--- EXERCISE DATA ---
***

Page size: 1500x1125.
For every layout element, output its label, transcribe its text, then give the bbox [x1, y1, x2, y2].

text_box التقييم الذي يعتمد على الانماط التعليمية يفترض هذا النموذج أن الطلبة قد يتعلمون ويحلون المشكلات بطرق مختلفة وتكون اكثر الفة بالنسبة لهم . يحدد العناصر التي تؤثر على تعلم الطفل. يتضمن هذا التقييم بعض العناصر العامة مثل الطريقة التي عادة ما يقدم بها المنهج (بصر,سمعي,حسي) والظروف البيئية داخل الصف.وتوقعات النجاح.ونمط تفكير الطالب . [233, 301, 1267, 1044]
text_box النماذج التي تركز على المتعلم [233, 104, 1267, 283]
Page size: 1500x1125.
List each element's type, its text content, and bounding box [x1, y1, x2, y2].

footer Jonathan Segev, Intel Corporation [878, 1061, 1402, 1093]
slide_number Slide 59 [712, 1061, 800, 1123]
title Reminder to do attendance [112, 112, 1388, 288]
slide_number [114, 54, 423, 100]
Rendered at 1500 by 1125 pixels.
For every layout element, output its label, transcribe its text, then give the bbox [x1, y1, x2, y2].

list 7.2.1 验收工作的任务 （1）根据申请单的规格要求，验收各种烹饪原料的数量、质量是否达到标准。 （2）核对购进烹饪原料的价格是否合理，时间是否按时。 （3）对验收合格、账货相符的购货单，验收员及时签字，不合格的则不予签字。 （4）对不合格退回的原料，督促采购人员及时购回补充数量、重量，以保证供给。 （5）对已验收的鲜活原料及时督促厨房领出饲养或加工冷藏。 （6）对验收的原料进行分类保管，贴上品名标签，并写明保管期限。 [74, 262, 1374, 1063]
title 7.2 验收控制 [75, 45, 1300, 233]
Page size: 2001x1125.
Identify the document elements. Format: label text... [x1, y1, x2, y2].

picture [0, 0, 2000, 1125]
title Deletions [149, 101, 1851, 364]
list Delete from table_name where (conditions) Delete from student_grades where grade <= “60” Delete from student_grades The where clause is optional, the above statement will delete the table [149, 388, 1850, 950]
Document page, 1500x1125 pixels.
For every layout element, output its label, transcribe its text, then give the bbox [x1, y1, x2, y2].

***

--- WHAT IS REQUIRED ---
An exact written copy of every entry is the required answer.

--- OUTPUT OF THE EXERCISE ---
Page size: 1500x1125.
For every layout element, output its label, transcribe its text, then give the bbox [x1, y1, x2, y2].

text_box التقييم الذي يعتمد على الانماط التعليمية يفترض هذا النموذج أن الطلبة قد يتعلمون ويحلون المشكلات بطرق مختلفة وتكون اكثر الفة بالنسبة لهم . يحدد العناصر التي تؤثر على تعلم الطفل. يتضمن هذا التقييم بعض العناصر العامة مثل الطريقة التي عادة ما يقدم بها المنهج (بصر,سمعي,حسي) والظروف البيئية داخل الصف.وتوقعات النجاح.ونمط تفكير الطالب . [233, 301, 1267, 1044]
text_box النماذج التي تركز على المتعلم [233, 104, 1267, 283]
Page size: 1500x1125.
List each element's type, its text content, and bounding box [x1, y1, x2, y2].

footer Jonathan Segev, Intel Corporation [878, 1061, 1402, 1093]
slide_number Slide 59 [712, 1061, 800, 1123]
title Reminder to do attendance [112, 112, 1388, 288]
slide_number [114, 54, 423, 100]
Rendered at 1500 by 1125 pixels.
For every layout element, output its label, transcribe its text, then give the bbox [x1, y1, x2, y2].

list 7.2.1 验收工作的任务 （1）根据申请单的规格要求，验收各种烹饪原料的数量、质量是否达到标准。 （2）核对购进烹饪原料的价格是否合理，时间是否按时。 （3）对验收合格、账货相符的购货单，验收员及时签字，不合格的则不予签字。 （4）对不合格退回的原料，督促采购人员及时购回补充数量、重量，以保证供给。 （5）对已验收的鲜活原料及时督促厨房领出饲养或加工冷藏。 （6）对验收的原料进行分类保管，贴上品名标签，并写明保管期限。 [74, 262, 1374, 1063]
title 7.2 验收控制 [75, 45, 1300, 233]
Page size: 2001x1125.
Identify the document elements. Format: label text... [x1, y1, x2, y2].

picture [0, 0, 2000, 1125]
title Deletions [149, 101, 1851, 364]
list Delete from table_name where (conditions) Delete from student_grades where grade <= “60” Delete from student_grades The where clause is optional, the above statement will delete the table [149, 388, 1850, 950]
Document page, 1500x1125 pixels.
For every layout element, output its label, transcribe its text, then give the bbox [x1, y1, x2, y2].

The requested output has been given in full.